Reproduce the listing below exactly, minus its pictures.

::: DATA EXCERPTS

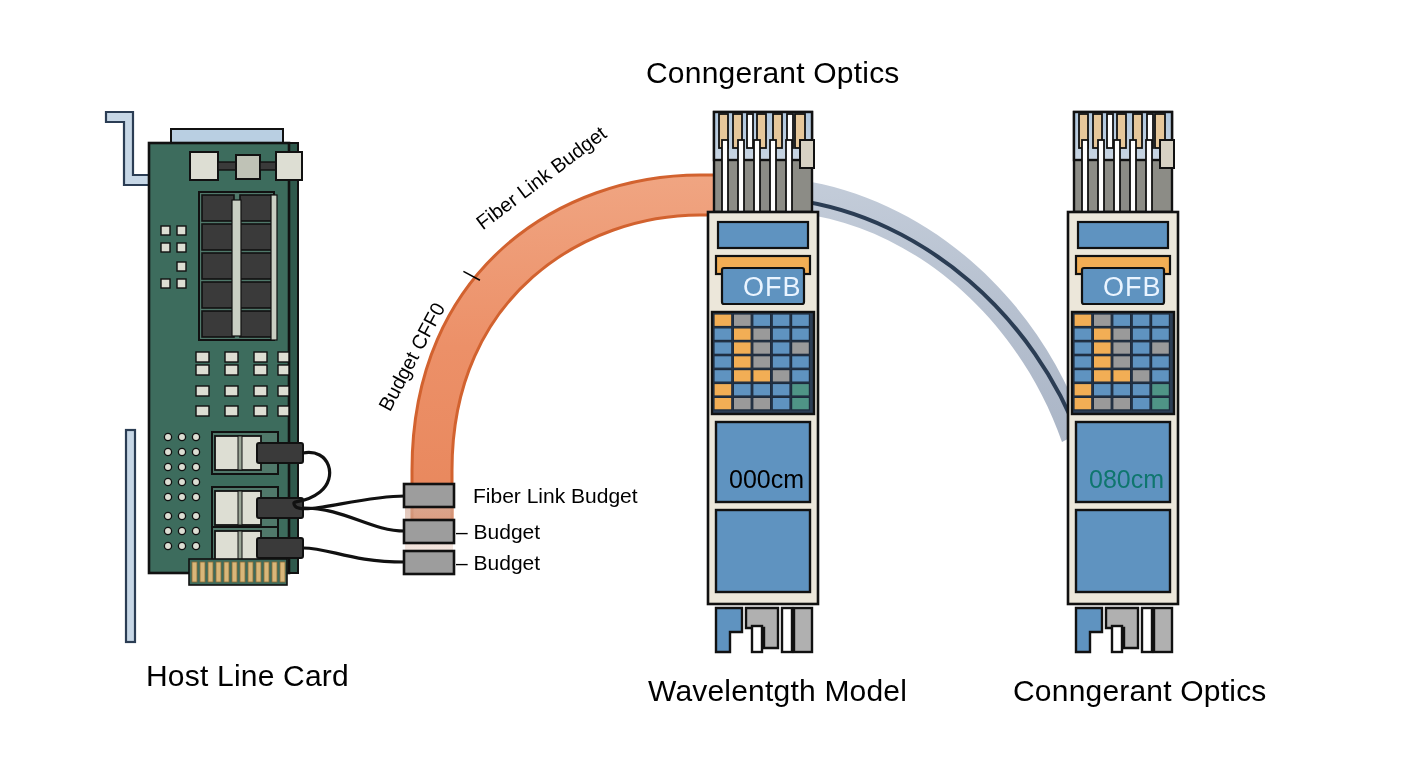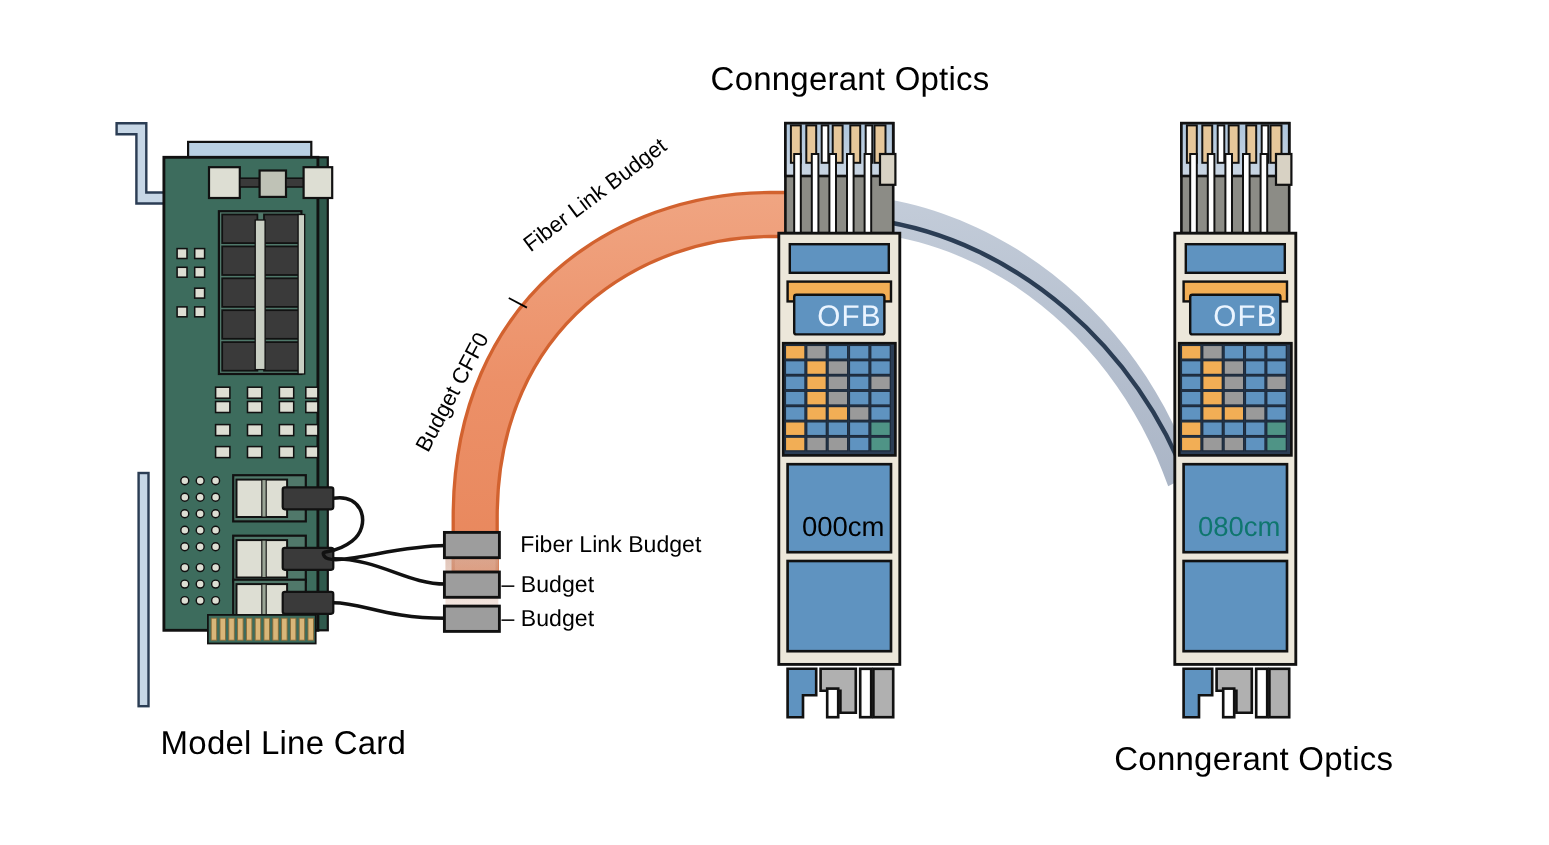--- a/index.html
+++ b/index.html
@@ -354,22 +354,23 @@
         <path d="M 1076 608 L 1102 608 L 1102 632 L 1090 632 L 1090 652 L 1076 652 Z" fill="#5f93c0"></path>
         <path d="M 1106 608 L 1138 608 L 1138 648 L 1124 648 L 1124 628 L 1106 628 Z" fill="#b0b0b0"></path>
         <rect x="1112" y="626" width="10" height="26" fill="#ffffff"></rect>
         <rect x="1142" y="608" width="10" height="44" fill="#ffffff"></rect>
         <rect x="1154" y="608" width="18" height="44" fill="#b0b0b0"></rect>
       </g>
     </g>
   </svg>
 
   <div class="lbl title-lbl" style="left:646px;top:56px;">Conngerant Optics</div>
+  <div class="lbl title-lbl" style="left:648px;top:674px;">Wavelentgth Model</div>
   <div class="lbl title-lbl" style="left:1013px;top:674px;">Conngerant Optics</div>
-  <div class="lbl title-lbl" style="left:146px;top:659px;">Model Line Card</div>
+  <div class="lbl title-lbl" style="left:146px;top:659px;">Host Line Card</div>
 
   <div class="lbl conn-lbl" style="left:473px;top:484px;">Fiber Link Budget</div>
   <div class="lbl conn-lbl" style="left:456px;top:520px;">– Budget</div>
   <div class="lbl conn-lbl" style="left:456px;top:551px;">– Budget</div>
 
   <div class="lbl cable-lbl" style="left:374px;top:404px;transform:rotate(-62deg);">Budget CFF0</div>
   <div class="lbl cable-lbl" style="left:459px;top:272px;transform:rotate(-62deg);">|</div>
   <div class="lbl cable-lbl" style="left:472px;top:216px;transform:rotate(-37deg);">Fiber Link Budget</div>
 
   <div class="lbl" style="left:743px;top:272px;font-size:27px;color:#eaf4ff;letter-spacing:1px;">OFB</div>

::::::

**PROBLEM SOLUTION**
--- a/index.html
+++ b/index.html
@@ -354,22 +354,23 @@
         <path d="M 1076 608 L 1102 608 L 1102 632 L 1090 632 L 1090 652 L 1076 652 Z" fill="#5f93c0"></path>
         <path d="M 1106 608 L 1138 608 L 1138 648 L 1124 648 L 1124 628 L 1106 628 Z" fill="#b0b0b0"></path>
         <rect x="1112" y="626" width="10" height="26" fill="#ffffff"></rect>
         <rect x="1142" y="608" width="10" height="44" fill="#ffffff"></rect>
         <rect x="1154" y="608" width="18" height="44" fill="#b0b0b0"></rect>
       </g>
     </g>
   </svg>
 
   <div class="lbl title-lbl" style="left:646px;top:56px;">Conngerant Optics</div>
+  <div class="lbl title-lbl" style="left:648px;top:674px;">Wavelentgth Model</div>
   <div class="lbl title-lbl" style="left:1013px;top:674px;">Conngerant Optics</div>
-  <div class="lbl title-lbl" style="left:146px;top:659px;">Model Line Card</div>
+  <div class="lbl title-lbl" style="left:146px;top:659px;">Host Line Card</div>
 
   <div class="lbl conn-lbl" style="left:473px;top:484px;">Fiber Link Budget</div>
   <div class="lbl conn-lbl" style="left:456px;top:520px;">– Budget</div>
   <div class="lbl conn-lbl" style="left:456px;top:551px;">– Budget</div>
 
   <div class="lbl cable-lbl" style="left:374px;top:404px;transform:rotate(-62deg);">Budget CFF0</div>
   <div class="lbl cable-lbl" style="left:459px;top:272px;transform:rotate(-62deg);">|</div>
   <div class="lbl cable-lbl" style="left:472px;top:216px;transform:rotate(-37deg);">Fiber Link Budget</div>
 
   <div class="lbl" style="left:743px;top:272px;font-size:27px;color:#eaf4ff;letter-spacing:1px;">OFB</div>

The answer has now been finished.